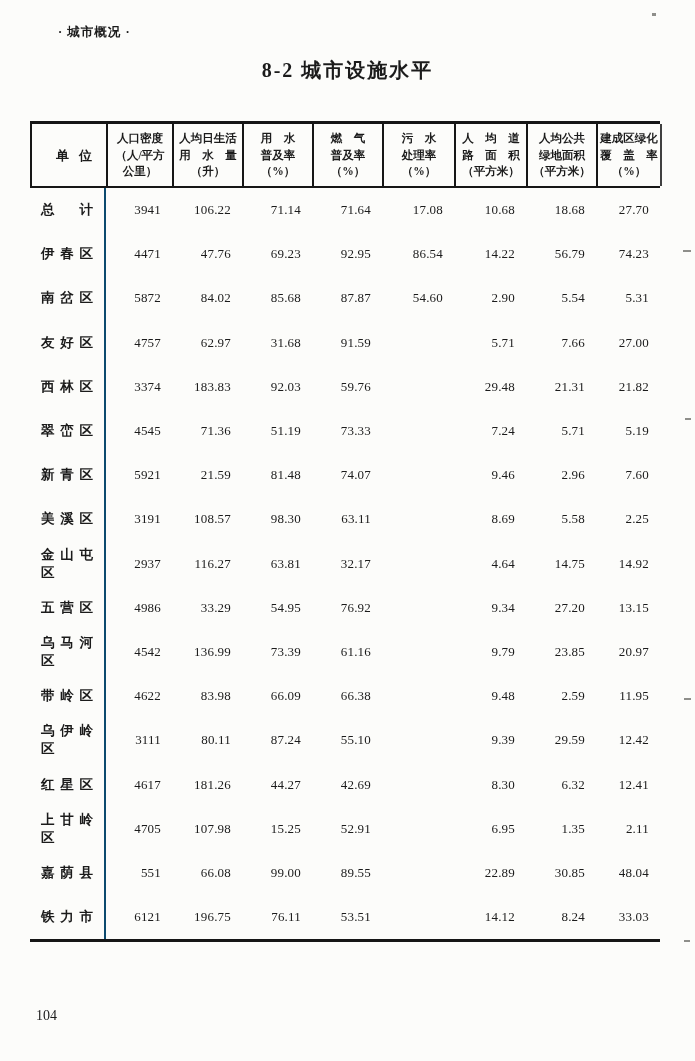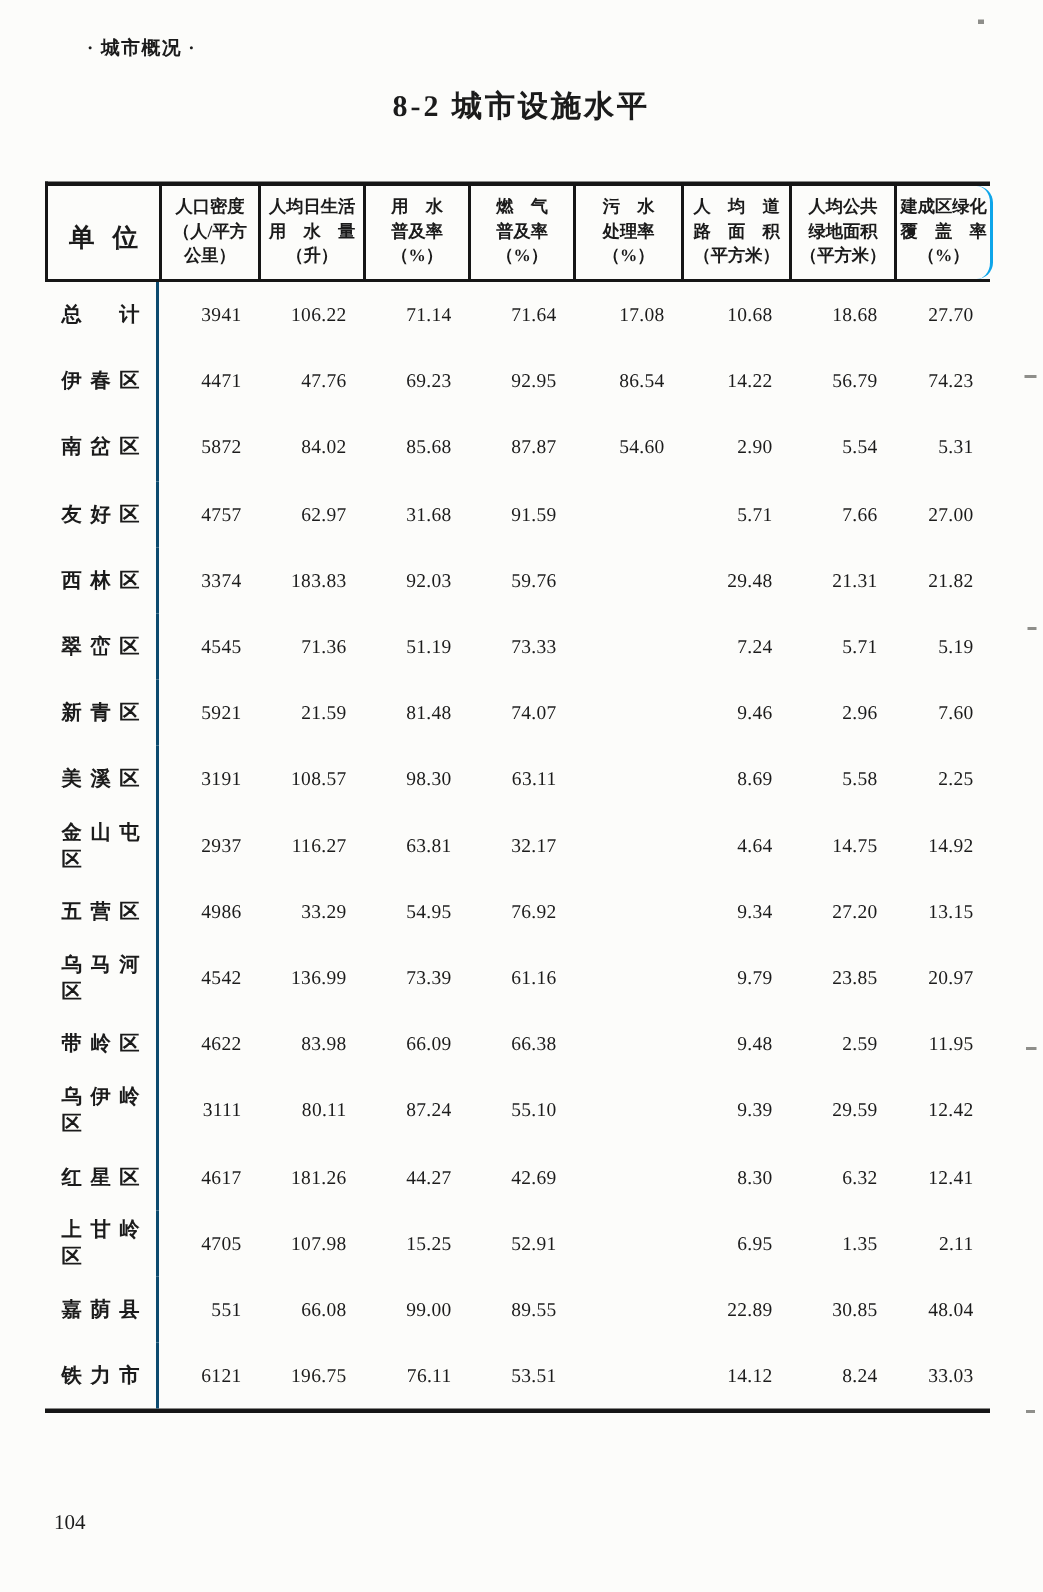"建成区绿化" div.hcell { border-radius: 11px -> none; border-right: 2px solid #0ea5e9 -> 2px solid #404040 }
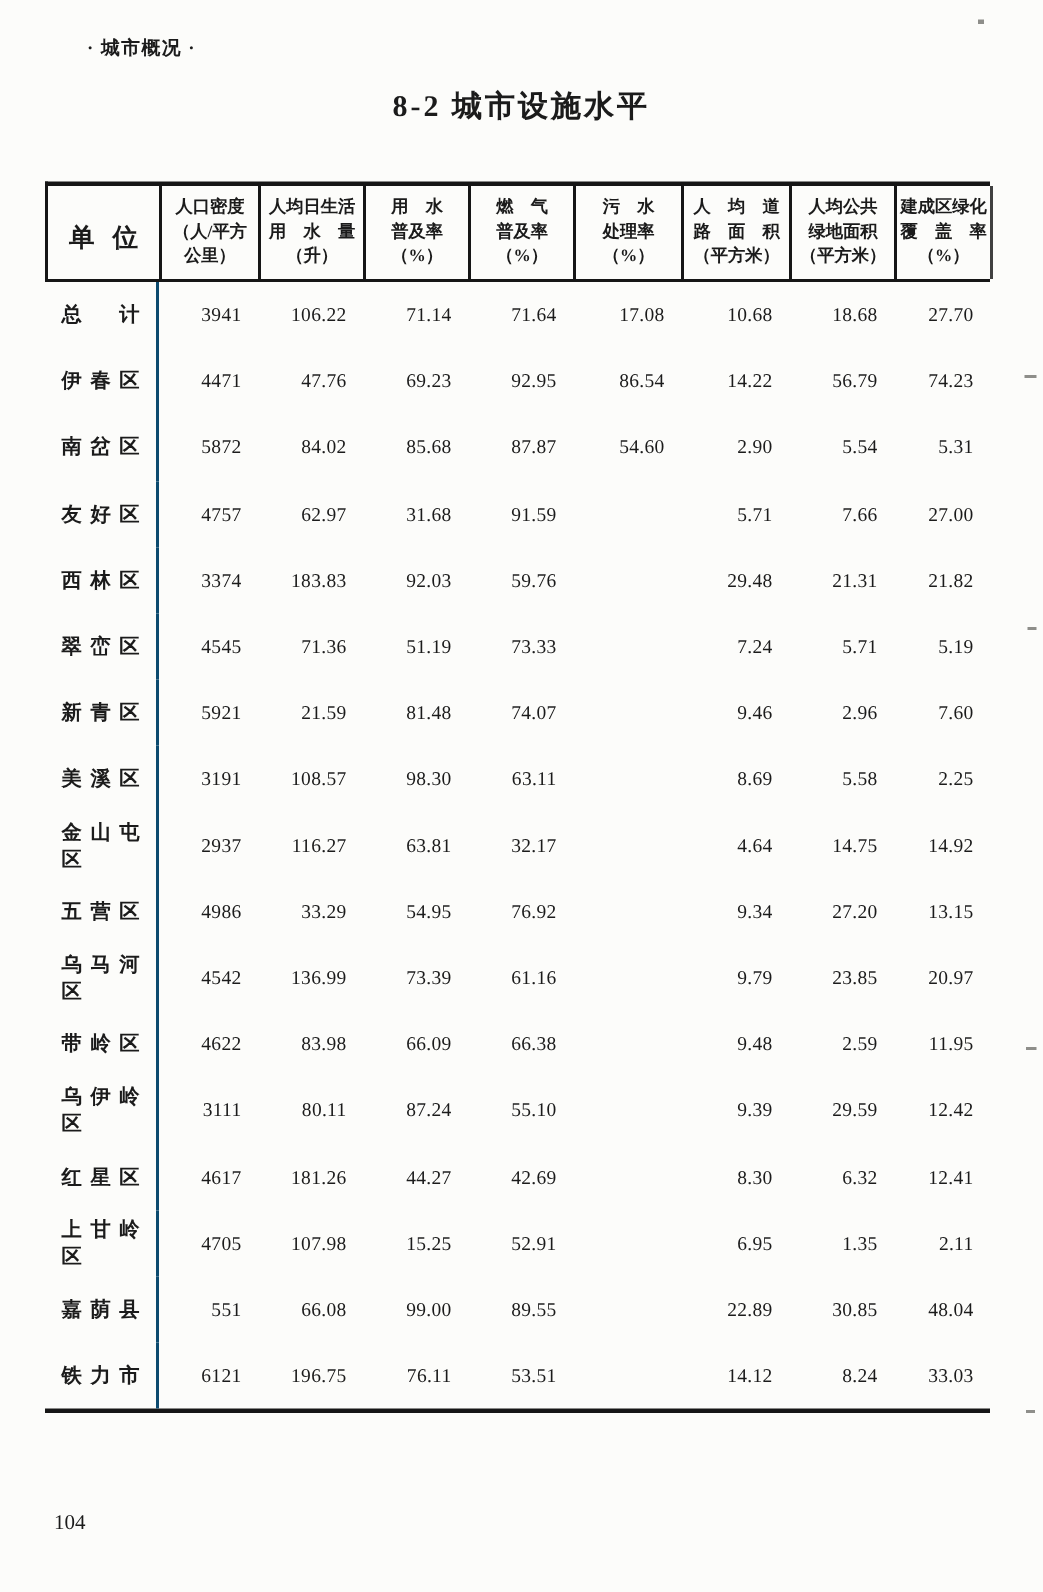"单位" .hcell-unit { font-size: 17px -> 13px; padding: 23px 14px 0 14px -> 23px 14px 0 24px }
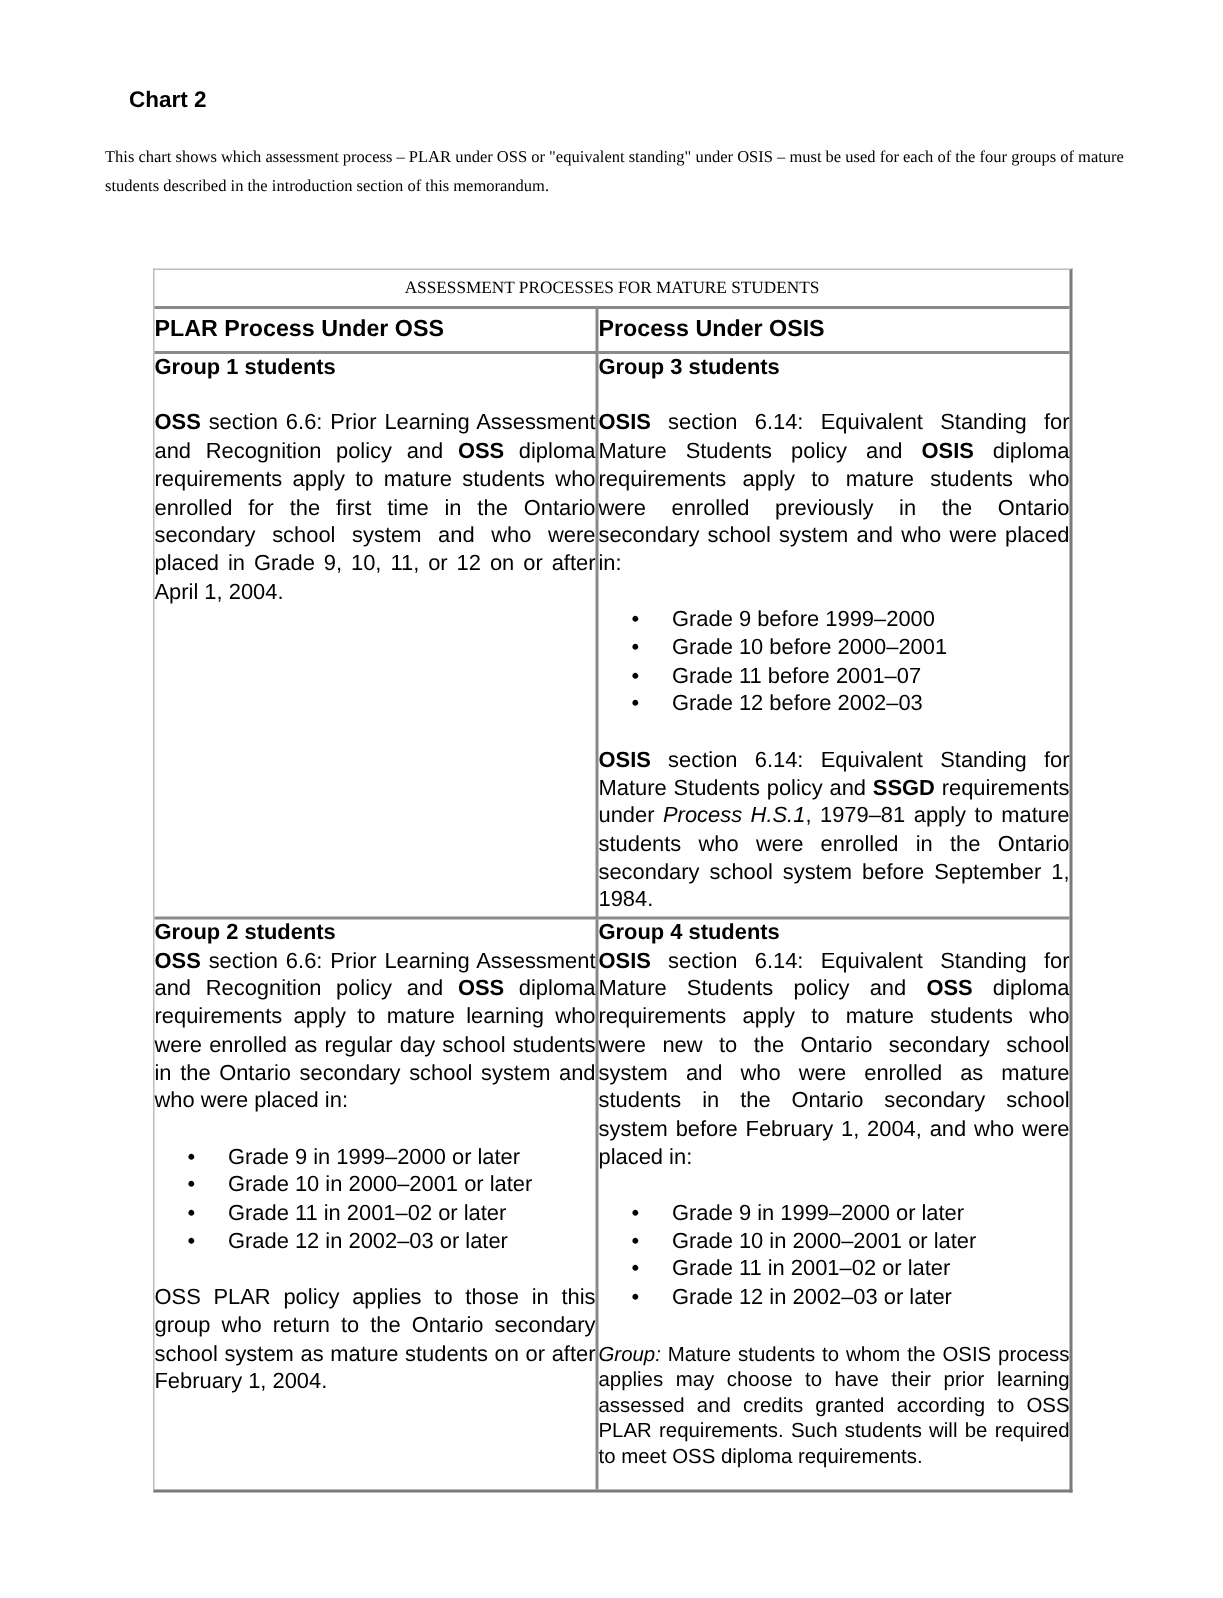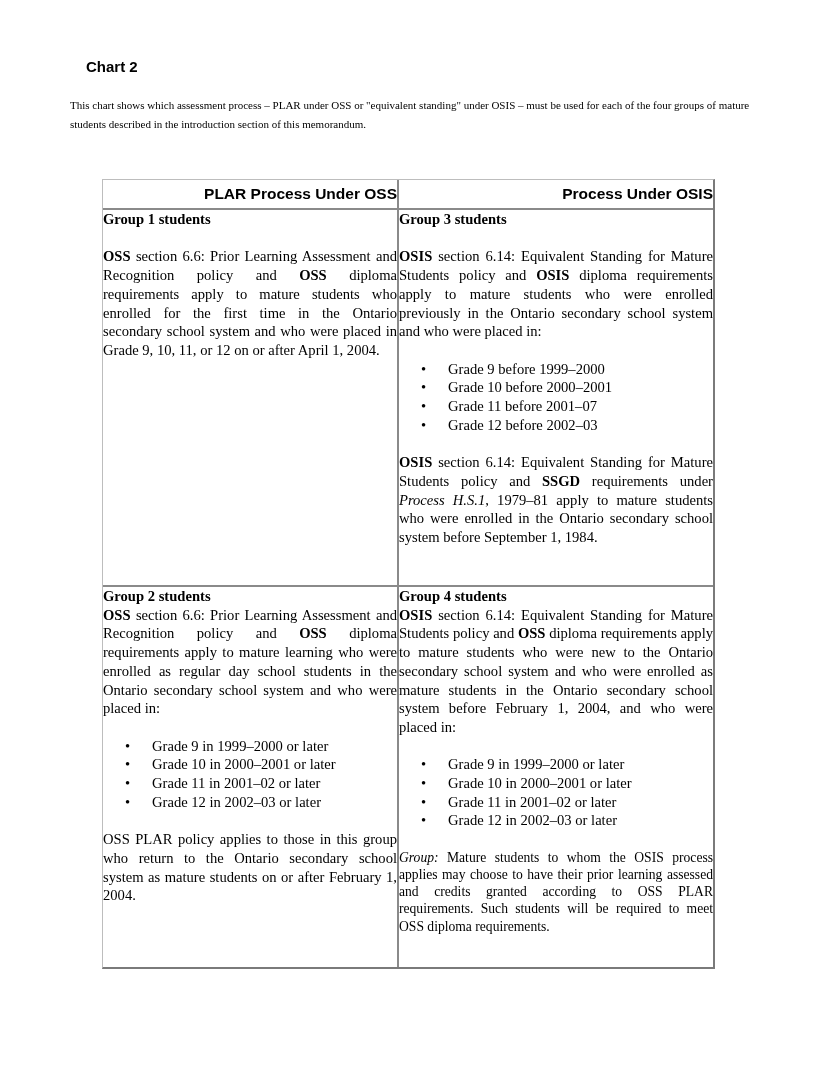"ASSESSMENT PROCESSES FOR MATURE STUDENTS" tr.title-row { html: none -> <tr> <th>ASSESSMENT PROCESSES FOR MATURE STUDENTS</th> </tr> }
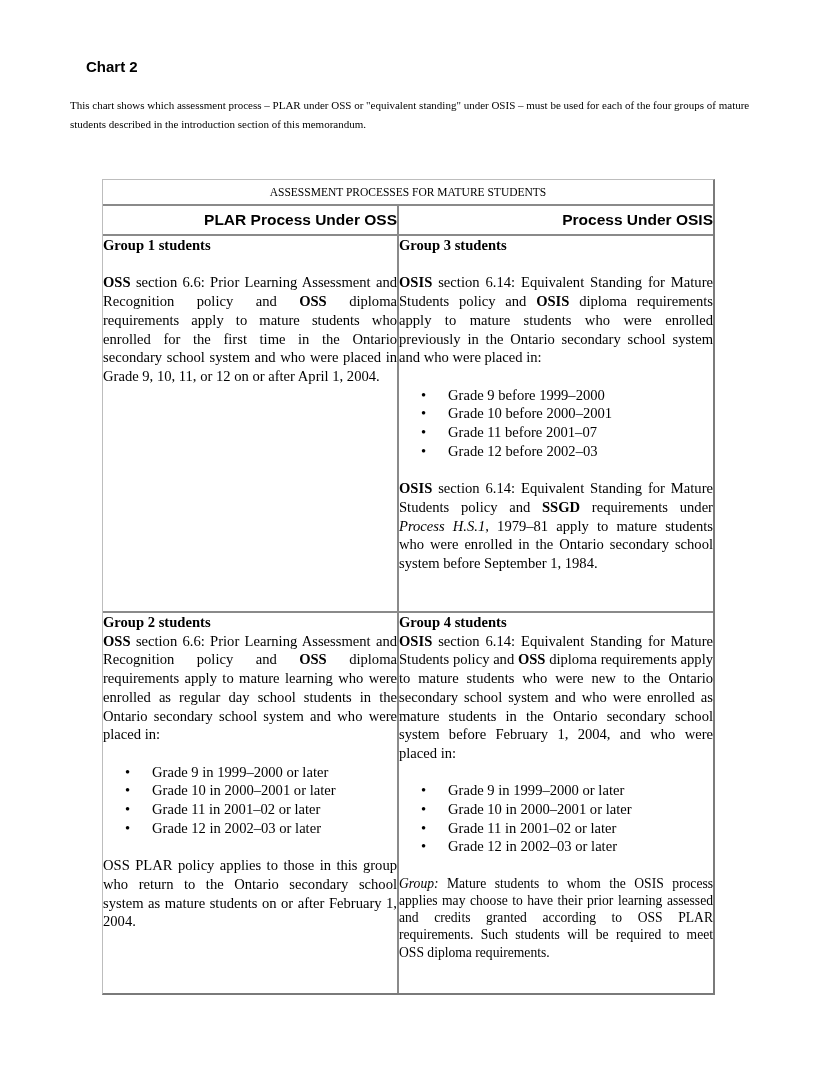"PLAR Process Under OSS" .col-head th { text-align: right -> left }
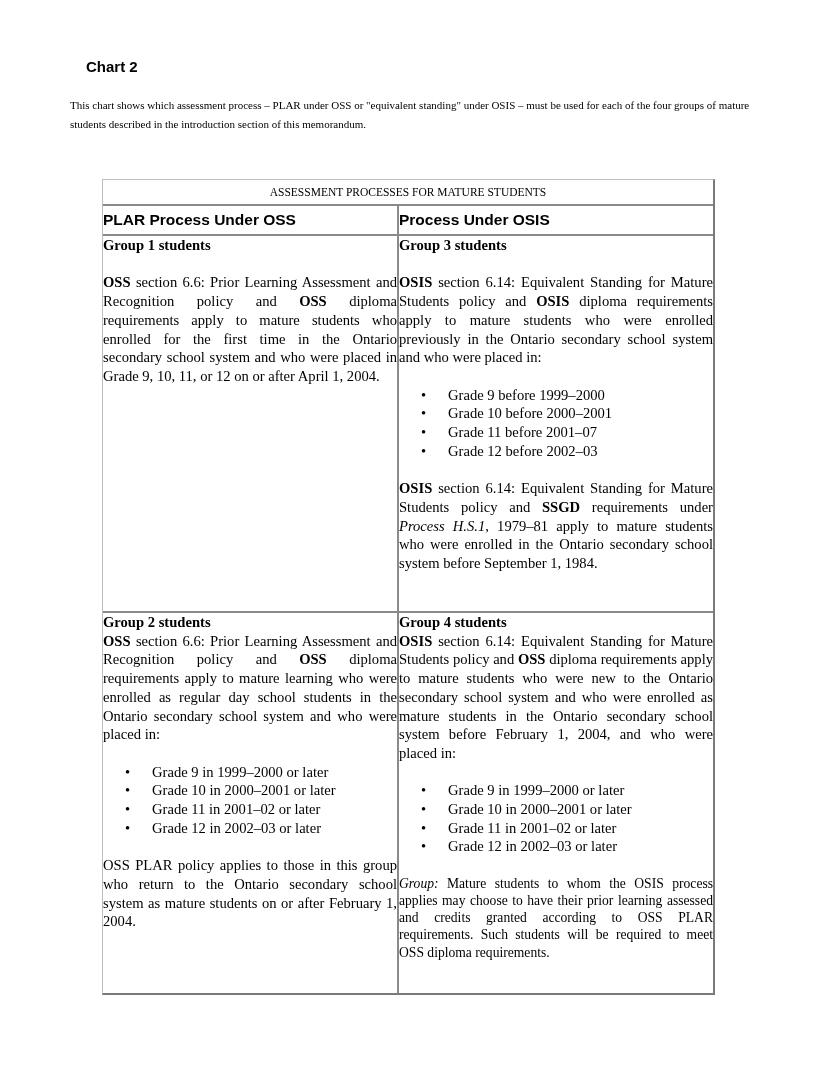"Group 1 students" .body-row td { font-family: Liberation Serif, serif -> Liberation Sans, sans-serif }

------------------------------------

→ **WORK TASK**:
In the copy, include every record exactly and no pictures.

→ **EXPECTED ANSWER**:
"建成区绿化" div.hcell { border-radius: 11px -> none; border-right: 2px solid #0ea5e9 -> 2px solid #404040 }
"单位" .hcell-unit { font-size: 17px -> 13px; padding: 23px 14px 0 14px -> 23px 14px 0 24px }
"ASSESSMENT PROCESSES FOR MATURE STUDENTS" tr.title-row { html: none -> <tr> <th>ASSESSMENT PROCESSES FOR MATURE STUDENTS</th> </tr> }
"PLAR Process Under OSS" .col-head th { text-align: right -> left }
"Group 1 students" .body-row td { font-family: Liberation Serif, serif -> Liberation Sans, sans-serif }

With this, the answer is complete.